Ira stepped swiftly to Stella’s side, bent over, whispered: “Did Zaida — I mean, did he tell Morris anything about us? Did Morris say anything?”
“Us?” Her smooth face, her shallow blue eyes opened in surprise. “Us, what?” She shook her blond head vigorously — for her.
“Oh. Okay.” Disgruntled with himself at final confirmation of the groundlessness of his fears, he was on the point of leaving — then remembered to salvage a little anticipation: “Listen, stay home after they leave Sunday. You hear me?”
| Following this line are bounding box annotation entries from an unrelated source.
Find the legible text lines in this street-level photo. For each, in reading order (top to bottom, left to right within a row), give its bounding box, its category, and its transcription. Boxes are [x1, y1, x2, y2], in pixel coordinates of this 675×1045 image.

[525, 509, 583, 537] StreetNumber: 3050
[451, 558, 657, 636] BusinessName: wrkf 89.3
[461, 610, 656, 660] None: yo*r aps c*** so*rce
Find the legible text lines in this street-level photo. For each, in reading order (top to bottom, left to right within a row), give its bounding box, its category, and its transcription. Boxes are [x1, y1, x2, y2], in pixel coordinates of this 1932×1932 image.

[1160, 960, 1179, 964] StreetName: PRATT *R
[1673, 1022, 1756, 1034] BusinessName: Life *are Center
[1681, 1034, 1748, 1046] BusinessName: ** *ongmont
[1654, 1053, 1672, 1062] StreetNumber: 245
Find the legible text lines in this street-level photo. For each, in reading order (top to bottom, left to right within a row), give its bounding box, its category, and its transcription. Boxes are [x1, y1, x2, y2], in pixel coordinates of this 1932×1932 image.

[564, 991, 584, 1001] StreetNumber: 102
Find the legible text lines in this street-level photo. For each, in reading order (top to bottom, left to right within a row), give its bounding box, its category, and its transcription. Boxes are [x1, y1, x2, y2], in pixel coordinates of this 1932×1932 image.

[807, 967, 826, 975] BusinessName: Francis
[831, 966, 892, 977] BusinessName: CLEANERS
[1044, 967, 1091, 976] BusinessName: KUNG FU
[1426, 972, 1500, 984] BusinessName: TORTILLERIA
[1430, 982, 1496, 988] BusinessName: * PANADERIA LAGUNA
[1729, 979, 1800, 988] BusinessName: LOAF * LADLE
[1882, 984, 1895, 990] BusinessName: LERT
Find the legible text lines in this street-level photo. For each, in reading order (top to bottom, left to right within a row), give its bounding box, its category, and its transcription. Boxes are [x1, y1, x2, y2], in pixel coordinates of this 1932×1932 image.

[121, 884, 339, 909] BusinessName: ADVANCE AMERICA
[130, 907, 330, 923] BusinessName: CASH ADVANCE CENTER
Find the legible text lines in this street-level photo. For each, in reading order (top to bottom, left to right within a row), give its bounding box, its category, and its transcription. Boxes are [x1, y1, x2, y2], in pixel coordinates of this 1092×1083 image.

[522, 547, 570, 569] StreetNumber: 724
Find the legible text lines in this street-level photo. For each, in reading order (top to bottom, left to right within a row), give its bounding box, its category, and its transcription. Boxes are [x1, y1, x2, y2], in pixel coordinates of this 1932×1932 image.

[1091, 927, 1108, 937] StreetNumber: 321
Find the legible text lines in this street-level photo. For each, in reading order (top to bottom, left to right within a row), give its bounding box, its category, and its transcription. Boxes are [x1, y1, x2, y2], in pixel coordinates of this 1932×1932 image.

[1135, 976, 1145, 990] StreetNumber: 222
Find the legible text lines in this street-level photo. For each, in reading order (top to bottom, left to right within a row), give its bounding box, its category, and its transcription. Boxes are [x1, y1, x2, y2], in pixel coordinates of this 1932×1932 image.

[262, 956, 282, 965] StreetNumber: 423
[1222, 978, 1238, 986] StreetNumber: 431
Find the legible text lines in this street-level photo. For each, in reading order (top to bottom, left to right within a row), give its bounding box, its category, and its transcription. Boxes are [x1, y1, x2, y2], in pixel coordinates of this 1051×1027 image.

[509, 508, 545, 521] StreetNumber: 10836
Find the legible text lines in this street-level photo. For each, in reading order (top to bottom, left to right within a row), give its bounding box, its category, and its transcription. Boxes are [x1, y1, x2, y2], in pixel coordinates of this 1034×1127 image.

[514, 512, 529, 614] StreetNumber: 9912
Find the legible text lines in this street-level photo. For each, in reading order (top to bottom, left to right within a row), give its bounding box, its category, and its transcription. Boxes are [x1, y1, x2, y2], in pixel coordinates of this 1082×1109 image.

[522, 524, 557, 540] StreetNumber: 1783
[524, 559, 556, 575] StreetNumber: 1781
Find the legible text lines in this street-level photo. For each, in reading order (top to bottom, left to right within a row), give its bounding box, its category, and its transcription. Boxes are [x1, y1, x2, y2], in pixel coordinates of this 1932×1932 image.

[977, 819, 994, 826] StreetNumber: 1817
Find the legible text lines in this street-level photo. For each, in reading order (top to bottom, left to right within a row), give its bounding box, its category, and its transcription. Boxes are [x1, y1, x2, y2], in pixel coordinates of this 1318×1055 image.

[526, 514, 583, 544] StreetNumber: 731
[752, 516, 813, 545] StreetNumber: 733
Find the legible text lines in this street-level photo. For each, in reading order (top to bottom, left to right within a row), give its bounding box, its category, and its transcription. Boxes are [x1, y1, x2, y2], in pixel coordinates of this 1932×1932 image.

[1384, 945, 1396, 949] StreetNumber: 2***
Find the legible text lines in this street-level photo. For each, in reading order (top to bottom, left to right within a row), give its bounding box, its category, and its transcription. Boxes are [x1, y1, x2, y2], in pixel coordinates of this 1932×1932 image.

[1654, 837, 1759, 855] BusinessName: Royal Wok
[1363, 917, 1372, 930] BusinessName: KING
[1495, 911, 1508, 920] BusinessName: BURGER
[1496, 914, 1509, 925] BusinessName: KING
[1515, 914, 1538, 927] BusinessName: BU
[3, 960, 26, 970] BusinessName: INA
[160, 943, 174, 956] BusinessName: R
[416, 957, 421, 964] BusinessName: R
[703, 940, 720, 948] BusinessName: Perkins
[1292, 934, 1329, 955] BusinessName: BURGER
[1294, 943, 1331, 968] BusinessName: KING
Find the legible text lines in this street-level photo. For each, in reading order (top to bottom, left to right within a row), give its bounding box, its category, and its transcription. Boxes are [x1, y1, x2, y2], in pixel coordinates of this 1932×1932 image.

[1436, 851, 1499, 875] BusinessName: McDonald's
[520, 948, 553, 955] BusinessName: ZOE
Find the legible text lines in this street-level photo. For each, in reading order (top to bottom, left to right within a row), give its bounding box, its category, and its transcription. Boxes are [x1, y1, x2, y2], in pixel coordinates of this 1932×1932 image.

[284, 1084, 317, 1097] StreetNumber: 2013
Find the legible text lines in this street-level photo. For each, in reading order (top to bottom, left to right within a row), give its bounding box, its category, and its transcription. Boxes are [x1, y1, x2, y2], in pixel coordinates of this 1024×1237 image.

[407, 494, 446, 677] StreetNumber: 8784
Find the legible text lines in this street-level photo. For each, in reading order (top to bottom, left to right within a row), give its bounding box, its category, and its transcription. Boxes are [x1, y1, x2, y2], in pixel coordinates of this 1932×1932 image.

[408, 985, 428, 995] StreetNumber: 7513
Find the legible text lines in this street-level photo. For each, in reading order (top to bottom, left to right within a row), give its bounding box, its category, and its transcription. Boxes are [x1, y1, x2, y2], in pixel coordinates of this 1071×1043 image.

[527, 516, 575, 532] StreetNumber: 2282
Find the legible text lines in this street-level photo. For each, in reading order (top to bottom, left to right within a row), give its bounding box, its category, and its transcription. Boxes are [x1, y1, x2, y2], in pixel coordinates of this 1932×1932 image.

“I wanted to ask you something, Ira,” she whispered. “Not now. Sunday.”
He hesitated. “What? Fast.”
“Ira, is it all right if I didn’t get my period for four days?”
He had expected the opposite: that she was having her period; he had prepared an answer. Speechless, his lips and scowl formed the question: “What?”
“Is it all right?” Her features were childishly suppliant, lips slackly open in plea.
“No.” Her very entreaty sent a surge of savagery through him. “It’s not. What the hell’s the matter with you? Four days?”
Sound of conversation in the kitchen had subsided. She nodded.
“You’re sure?” he whispered into her ear.